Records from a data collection
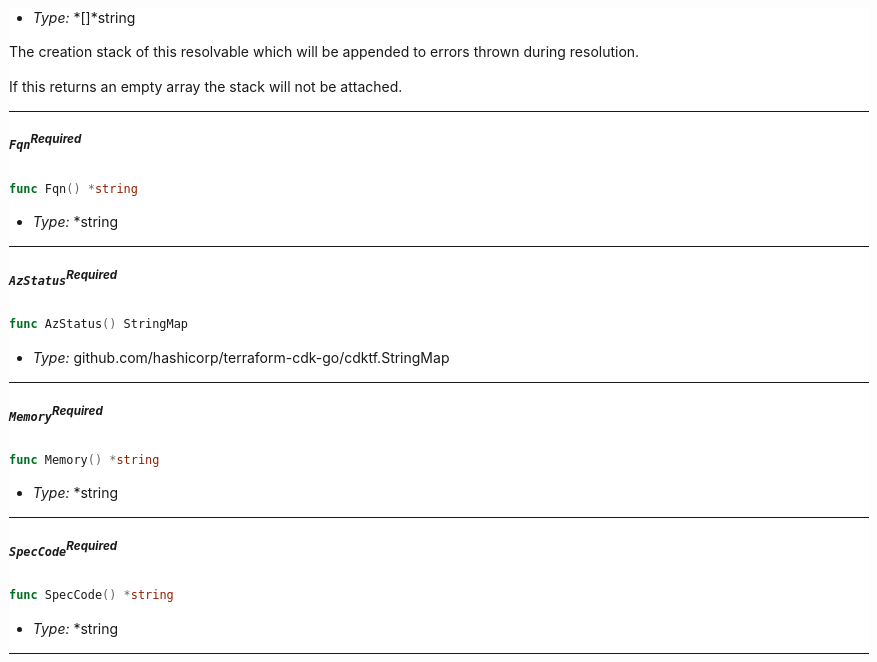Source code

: - *Type:* *[]*string

The creation stack of this resolvable which will be appended to errors thrown during resolution.

If this returns an empty array the stack will not be attached.

---

##### `Fqn`<sup>Required</sup> <a name="Fqn" id="@cdktf/provider-opentelekomcloud.dataOpentelekomcloudDdsFlavorsV3.DataOpentelekomcloudDdsFlavorsV3FlavorsOutputReference.property.fqn"></a>

```go
func Fqn() *string
```

- *Type:* *string

---

##### `AzStatus`<sup>Required</sup> <a name="AzStatus" id="@cdktf/provider-opentelekomcloud.dataOpentelekomcloudDdsFlavorsV3.DataOpentelekomcloudDdsFlavorsV3FlavorsOutputReference.property.azStatus"></a>

```go
func AzStatus() StringMap
```

- *Type:* github.com/hashicorp/terraform-cdk-go/cdktf.StringMap

---

##### `Memory`<sup>Required</sup> <a name="Memory" id="@cdktf/provider-opentelekomcloud.dataOpentelekomcloudDdsFlavorsV3.DataOpentelekomcloudDdsFlavorsV3FlavorsOutputReference.property.memory"></a>

```go
func Memory() *string
```

- *Type:* *string

---

##### `SpecCode`<sup>Required</sup> <a name="SpecCode" id="@cdktf/provider-opentelekomcloud.dataOpentelekomcloudDdsFlavorsV3.DataOpentelekomcloudDdsFlavorsV3FlavorsOutputReference.property.specCode"></a>

```go
func SpecCode() *string
```

- *Type:* *string

---
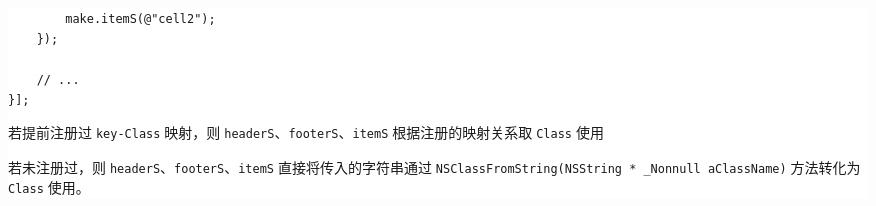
 ```objc
        make.itemS(@"cell2");
    });
    
    // ...
}];
```

若提前注册过  `key-Class` 映射，则 `headerS`、`footerS`、`itemS` 根据注册的映射关系取 `Class` 使用

若未注册过，则 `headerS`、`footerS`、`itemS` 直接将传入的字符串通过 `NSClassFromString(NSString * _Nonnull aClassName)` 方法转化为 `Class` 使用。

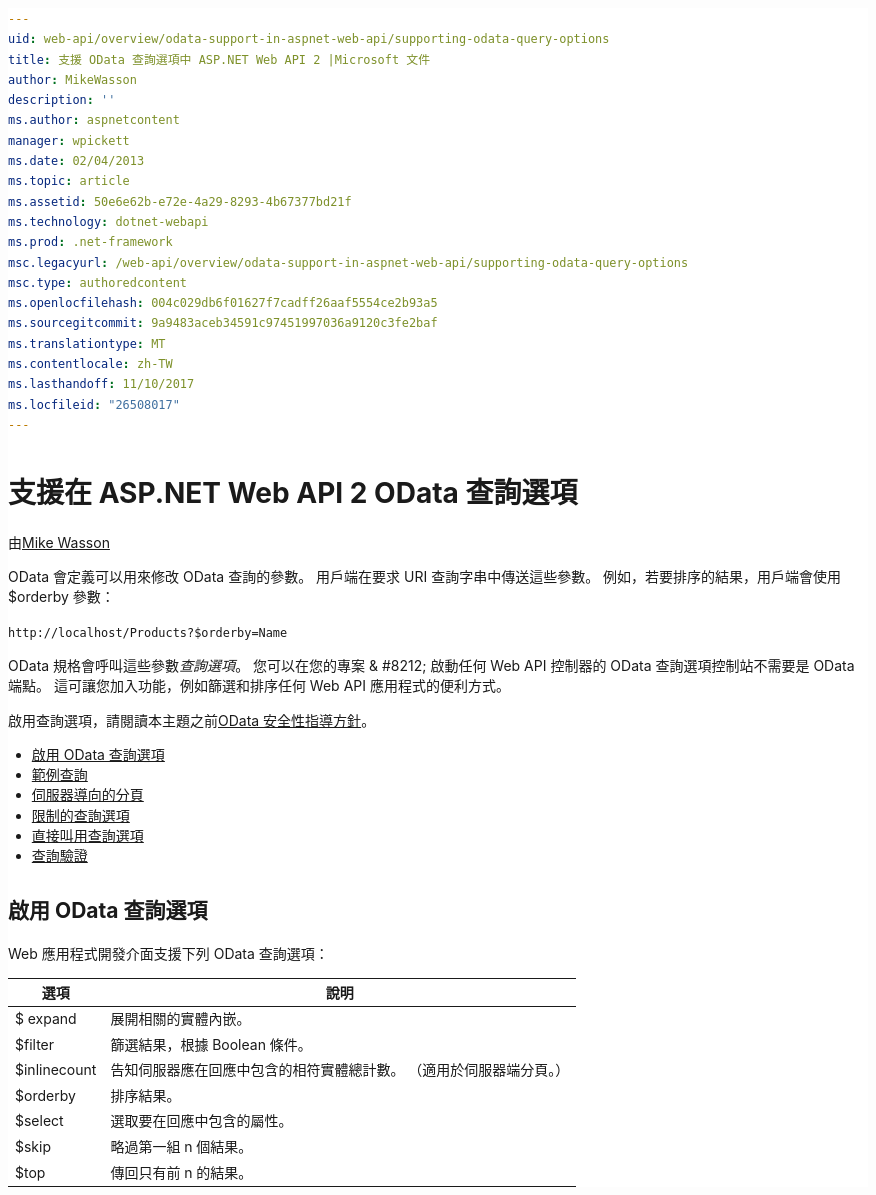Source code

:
 ```yaml
---
uid: web-api/overview/odata-support-in-aspnet-web-api/supporting-odata-query-options
title: 支援 OData 查詢選項中 ASP.NET Web API 2 |Microsoft 文件
author: MikeWasson
description: ''
ms.author: aspnetcontent
manager: wpickett
ms.date: 02/04/2013
ms.topic: article
ms.assetid: 50e6e62b-e72e-4a29-8293-4b67377bd21f
ms.technology: dotnet-webapi
ms.prod: .net-framework
msc.legacyurl: /web-api/overview/odata-support-in-aspnet-web-api/supporting-odata-query-options
msc.type: authoredcontent
ms.openlocfilehash: 004c029db6f01627f7cadff26aaf5554ce2b93a5
ms.sourcegitcommit: 9a9483aceb34591c97451997036a9120c3fe2baf
ms.translationtype: MT
ms.contentlocale: zh-TW
ms.lasthandoff: 11/10/2017
ms.locfileid: "26508017"
---
```

<a name="supporting-odata-query-options-in-aspnet-web-api-2"></a>支援在 ASP.NET Web API 2 OData 查詢選項
====================
由[Mike Wasson](https://github.com/MikeWasson)

OData 會定義可以用來修改 OData 查詢的參數。 用戶端在要求 URI 查詢字串中傳送這些參數。 例如，若要排序的結果，用戶端會使用 $orderby 參數：

`http://localhost/Products?$orderby=Name`

OData 規格會呼叫這些參數*查詢選項*。 您可以在您的專案 & #8212; 啟動任何 Web API 控制器的 OData 查詢選項控制站不需要是 OData 端點。 這可讓您加入功能，例如篩選和排序任何 Web API 應用程式的便利方式。

啟用查詢選項，請閱讀本主題之前[OData 安全性指導方針](odata-security-guidance.md)。

- [啟用 OData 查詢選項](#enable)
- [範例查詢](#examples)
- [伺服器導向的分頁](#server-paging)
- [限制的查詢選項](#limiting_query_options)
- [直接叫用查詢選項](#ODataQueryOptions)
- [查詢驗證](#query-validation)

<a id="enable"></a>
## <a name="enabling-odata-query-options"></a>啟用 OData 查詢選項

Web 應用程式開發介面支援下列 OData 查詢選項：

| 選項 | 說明 |
| --- | --- |
| $ expand | 展開相關的實體內嵌。 |
| $filter | 篩選結果，根據 Boolean 條件。 |
| $inlinecount | 告知伺服器應在回應中包含的相符實體總計數。 （適用於伺服器端分頁。） |
| $orderby | 排序結果。 |
| $select | 選取要在回應中包含的屬性。 |
| $skip | 略過第一組 n 個結果。 |
| $top | 傳回只有前 n 的結果。 |
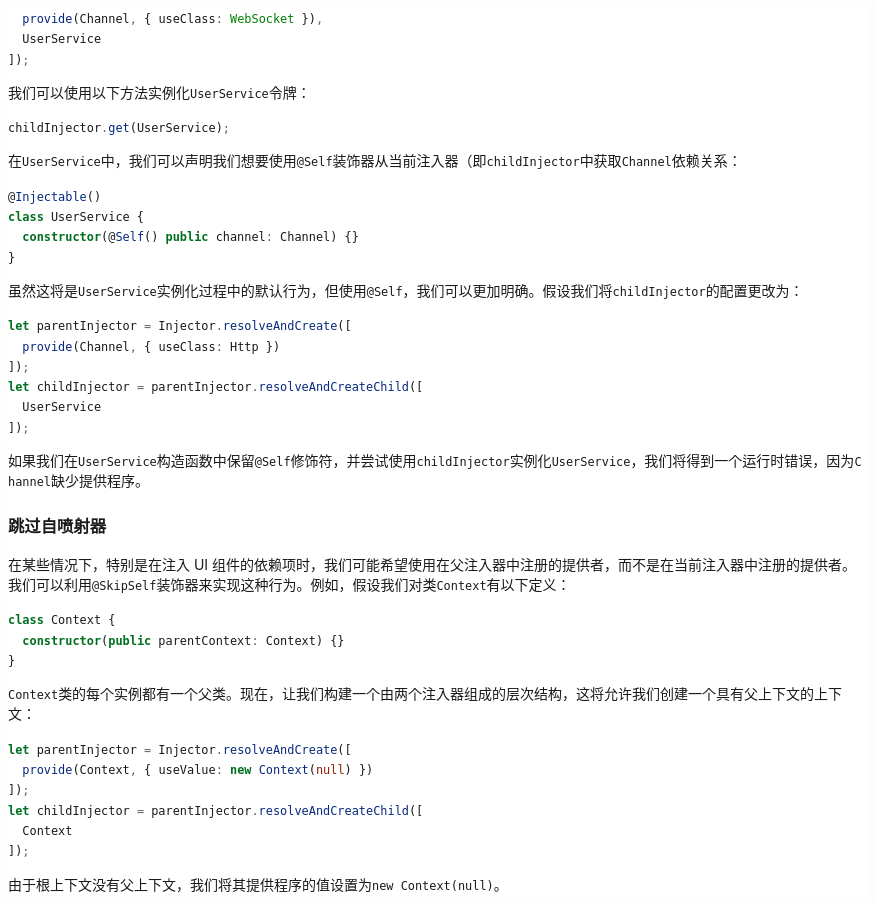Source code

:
 ```ts
  provide(Channel, { useClass: WebSocket }),
  UserService
]);
```

我们可以使用以下方法实例化`UserService`令牌：

```ts
childInjector.get(UserService);
```

在`UserService`中，我们可以声明我们想要使用`@Self`装饰器从当前注入器（即`childInjector`中获取`Channel`依赖关系：

```ts
@Injectable()
class UserService {
  constructor(@Self() public channel: Channel) {}
}
```

虽然这将是`UserService`实例化过程中的默认行为，但使用`@Self`，我们可以更加明确。假设我们将`childInjector`的配置更改为：

```ts
let parentInjector = Injector.resolveAndCreate([
  provide(Channel, { useClass: Http })
]);
let childInjector = parentInjector.resolveAndCreateChild([
  UserService
]);
```

如果我们在`UserService`构造函数中保留`@Self`修饰符，并尝试使用`childInjector`实例化`UserService`，我们将得到一个运行时错误，因为`Channel`缺少提供程序。

### 跳过自喷射器

在某些情况下，特别是在注入 UI 组件的依赖项时，我们可能希望使用在父注入器中注册的提供者，而不是在当前注入器中注册的提供者。我们可以利用`@SkipSelf`装饰器来实现这种行为。例如，假设我们对类`Context`有以下定义：

```ts
class Context {
  constructor(public parentContext: Context) {}
}
```

`Context`类的每个实例都有一个父类。现在，让我们构建一个由两个注入器组成的层次结构，这将允许我们创建一个具有父上下文的上下文：

```ts
let parentInjector = Injector.resolveAndCreate([
  provide(Context, { useValue: new Context(null) })
]);
let childInjector = parentInjector.resolveAndCreateChild([
  Context
]);
```

由于根上下文没有父上下文，我们将其提供程序的值设置为`new Context(null)`。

What to produce
For this exercise, return the data above exactly and leave every picture out.

Reply
Source code

: - *Type:* *[]*string

The creation stack of this resolvable which will be appended to errors thrown during resolution.

If this returns an empty array the stack will not be attached.

---

##### `Fqn`<sup>Required</sup> <a name="Fqn" id="@cdktf/provider-opentelekomcloud.dataOpentelekomcloudDdsFlavorsV3.DataOpentelekomcloudDdsFlavorsV3FlavorsOutputReference.property.fqn"></a>

```go
func Fqn() *string
```

- *Type:* *string

---

##### `AzStatus`<sup>Required</sup> <a name="AzStatus" id="@cdktf/provider-opentelekomcloud.dataOpentelekomcloudDdsFlavorsV3.DataOpentelekomcloudDdsFlavorsV3FlavorsOutputReference.property.azStatus"></a>

```go
func AzStatus() StringMap
```

- *Type:* github.com/hashicorp/terraform-cdk-go/cdktf.StringMap

---

##### `Memory`<sup>Required</sup> <a name="Memory" id="@cdktf/provider-opentelekomcloud.dataOpentelekomcloudDdsFlavorsV3.DataOpentelekomcloudDdsFlavorsV3FlavorsOutputReference.property.memory"></a>

```go
func Memory() *string
```

- *Type:* *string

---

##### `SpecCode`<sup>Required</sup> <a name="SpecCode" id="@cdktf/provider-opentelekomcloud.dataOpentelekomcloudDdsFlavorsV3.DataOpentelekomcloudDdsFlavorsV3FlavorsOutputReference.property.specCode"></a>

```go
func SpecCode() *string
```

- *Type:* *string

---
 ```objc
        make.itemS(@"cell2");
    });
    
    // ...
}];
```

若提前注册过  `key-Class` 映射，则 `headerS`、`footerS`、`itemS` 根据注册的映射关系取 `Class` 使用

若未注册过，则 `headerS`、`footerS`、`itemS` 直接将传入的字符串通过 `NSClassFromString(NSString * _Nonnull aClassName)` 方法转化为 `Class` 使用。

Source code

:
 ```yaml
---
uid: web-api/overview/odata-support-in-aspnet-web-api/supporting-odata-query-options
title: 支援 OData 查詢選項中 ASP.NET Web API 2 |Microsoft 文件
author: MikeWasson
description: ''
ms.author: aspnetcontent
manager: wpickett
ms.date: 02/04/2013
ms.topic: article
ms.assetid: 50e6e62b-e72e-4a29-8293-4b67377bd21f
ms.technology: dotnet-webapi
ms.prod: .net-framework
msc.legacyurl: /web-api/overview/odata-support-in-aspnet-web-api/supporting-odata-query-options
msc.type: authoredcontent
ms.openlocfilehash: 004c029db6f01627f7cadff26aaf5554ce2b93a5
ms.sourcegitcommit: 9a9483aceb34591c97451997036a9120c3fe2baf
ms.translationtype: MT
ms.contentlocale: zh-TW
ms.lasthandoff: 11/10/2017
ms.locfileid: "26508017"
---
```

<a name="supporting-odata-query-options-in-aspnet-web-api-2"></a>支援在 ASP.NET Web API 2 OData 查詢選項
====================
由[Mike Wasson](https://github.com/MikeWasson)

OData 會定義可以用來修改 OData 查詢的參數。 用戶端在要求 URI 查詢字串中傳送這些參數。 例如，若要排序的結果，用戶端會使用 $orderby 參數：

`http://localhost/Products?$orderby=Name`

OData 規格會呼叫這些參數*查詢選項*。 您可以在您的專案 & #8212; 啟動任何 Web API 控制器的 OData 查詢選項控制站不需要是 OData 端點。 這可讓您加入功能，例如篩選和排序任何 Web API 應用程式的便利方式。

啟用查詢選項，請閱讀本主題之前[OData 安全性指導方針](odata-security-guidance.md)。

- [啟用 OData 查詢選項](#enable)
- [範例查詢](#examples)
- [伺服器導向的分頁](#server-paging)
- [限制的查詢選項](#limiting_query_options)
- [直接叫用查詢選項](#ODataQueryOptions)
- [查詢驗證](#query-validation)

<a id="enable"></a>
## <a name="enabling-odata-query-options"></a>啟用 OData 查詢選項

Web 應用程式開發介面支援下列 OData 查詢選項：

| 選項 | 說明 |
| --- | --- |
| $ expand | 展開相關的實體內嵌。 |
| $filter | 篩選結果，根據 Boolean 條件。 |
| $inlinecount | 告知伺服器應在回應中包含的相符實體總計數。 （適用於伺服器端分頁。） |
| $orderby | 排序結果。 |
| $select | 選取要在回應中包含的屬性。 |
| $skip | 略過第一組 n 個結果。 |
| $top | 傳回只有前 n 的結果。 |
Source code

:
 ```ts
  provide(Channel, { useClass: WebSocket }),
  UserService
]);
```

我们可以使用以下方法实例化`UserService`令牌：

```ts
childInjector.get(UserService);
```

在`UserService`中，我们可以声明我们想要使用`@Self`装饰器从当前注入器（即`childInjector`中获取`Channel`依赖关系：

```ts
@Injectable()
class UserService {
  constructor(@Self() public channel: Channel) {}
}
```

虽然这将是`UserService`实例化过程中的默认行为，但使用`@Self`，我们可以更加明确。假设我们将`childInjector`的配置更改为：

```ts
let parentInjector = Injector.resolveAndCreate([
  provide(Channel, { useClass: Http })
]);
let childInjector = parentInjector.resolveAndCreateChild([
  UserService
]);
```

如果我们在`UserService`构造函数中保留`@Self`修饰符，并尝试使用`childInjector`实例化`UserService`，我们将得到一个运行时错误，因为`Channel`缺少提供程序。

### 跳过自喷射器

在某些情况下，特别是在注入 UI 组件的依赖项时，我们可能希望使用在父注入器中注册的提供者，而不是在当前注入器中注册的提供者。我们可以利用`@SkipSelf`装饰器来实现这种行为。例如，假设我们对类`Context`有以下定义：

```ts
class Context {
  constructor(public parentContext: Context) {}
}
```

`Context`类的每个实例都有一个父类。现在，让我们构建一个由两个注入器组成的层次结构，这将允许我们创建一个具有父上下文的上下文：

```ts
let parentInjector = Injector.resolveAndCreate([
  provide(Context, { useValue: new Context(null) })
]);
let childInjector = parentInjector.resolveAndCreateChild([
  Context
]);
```

由于根上下文没有父上下文，我们将其提供程序的值设置为`new Context(null)`。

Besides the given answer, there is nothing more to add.